Dreams as Visitation
Modern Western culture treats dreams as psychological phenomena — the brain processing memories, emotions, and anxieties during sleep. Chinese folk tradition treats dreams as encounters.
When you dream of a dead relative, they are visiting you. When you dream of a stranger, a spirit is testing you. When you have a nightmare, something is attacking you. The dream world is not inside your head. It is a parallel space where the boundaries between the living and the dead, the human and the supernatural, are thin.
The Dream-Entering Fox
Fox spirits in Chinese folklore can enter dreams. This is one of their most feared abilities, because it means there is no safe space — you cannot escape a fox spirit by going to sleep. If anything, sleep makes you more vulnerable.
In the Liaozhai Zhiyi, several stories feature fox spirits who seduce men through dreams. The man experiences what feels like a real romantic encounter, but he wakes exhausted, drained of vitality. Over time, the dream visits weaken him physically — the fox is feeding on his life force through the dream connection.
This is a metaphor for addiction, obsession, and the way desire can consume you even when the object of desire is not physically present. The fox spirit does not need to be in the room. She just needs to be in your head.
Nightmare Demons
Chinese folklore identifies specific entities responsible for nightmares:
The Nightmare Ghost (魇鬼, yǎn guǐ) sits on your chest while you sleep, causing the sensation of paralysis and suffocation. This is the Chinese explanation for sleep paralysis — a phenomenon that occurs across cultures but is interpreted differently in each.

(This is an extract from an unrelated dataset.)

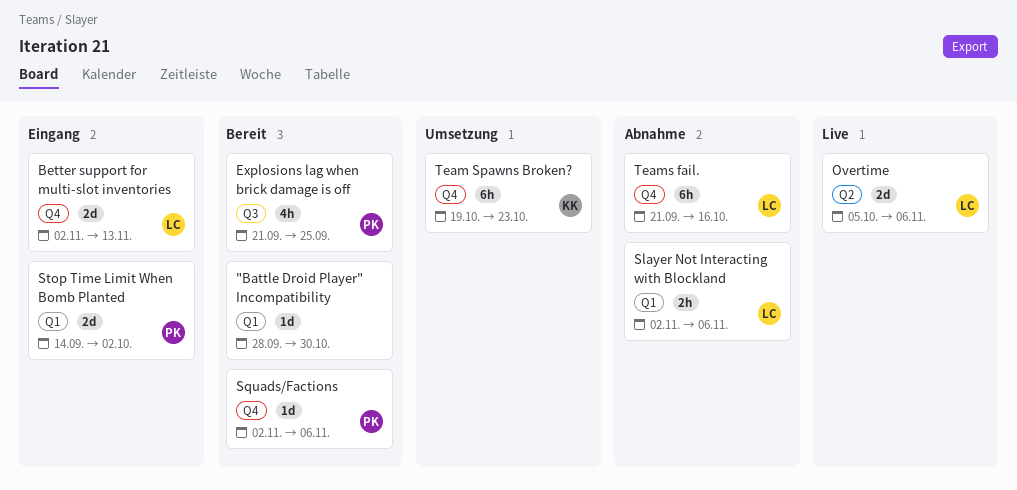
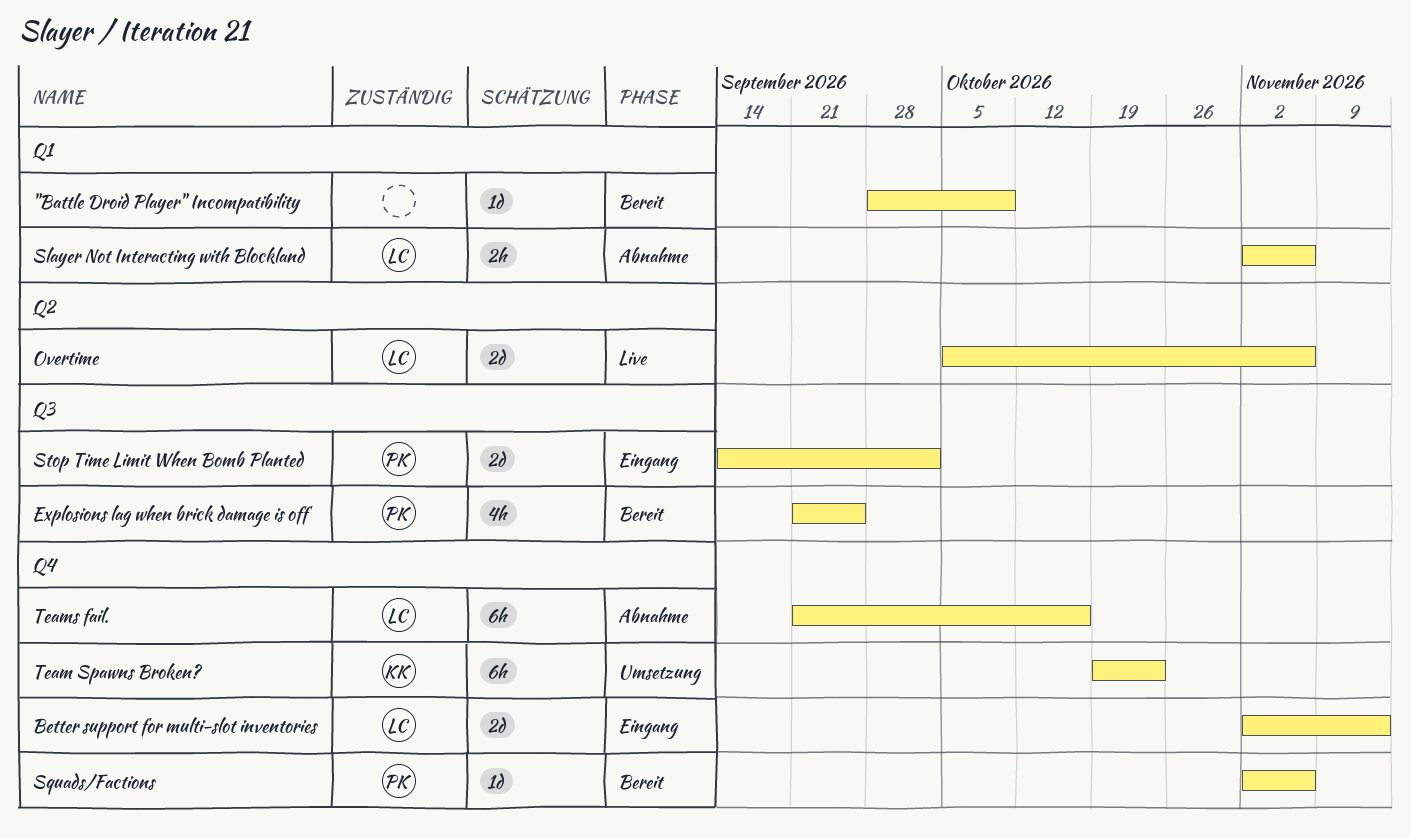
"Battle Droid Player" Incompatibility, due: Oct 30 -> Oct 9
Stop Time Limit When Bomb Planted, label: Q1 -> Q3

The Dream-Eating Tapir (貘, mò) is a mythical creature that feeds on nightmares. Unlike most dream entities, the tapir is benevolent — it eats your bad dreams, leaving you with peaceful sleep. Images of the tapir were traditionally placed near beds as protective charms.
Prophetic Dreams
Chinese tradition takes prophetic dreams seriously. The Zhouyi (Book of Changes) includes dream interpretation methods. Imperial courts employed dream interpreters. And Chinese literature is full of dreams that predict the future — sometimes accurately, sometimes misleadingly.
The most famous prophetic dream in Chinese literature is the "Dream of the Red Chamber" — the title of China's greatest novel refers to a dream in which the protagonist sees the fates of all the women in his life inscribed on golden registers. He does not understand the prophecy until it is too late.
The Modern Persistence
Dream interpretation remains popular in China. Online dream dictionaries attract millions of visitors. The phrase "周公解梦" (Zhōugōng jiěmèng — "Duke of Zhou interprets dreams") is one of the most searched terms on Chinese internet.
The Duke of Zhou was a historical figure from the 11th century BCE who supposedly wrote a dream interpretation guide. Whether he actually did is irrelevant — his name has become synonymous with dream interpretation in Chinese culture, and the tradition he supposedly founded is alive and well three thousand years later.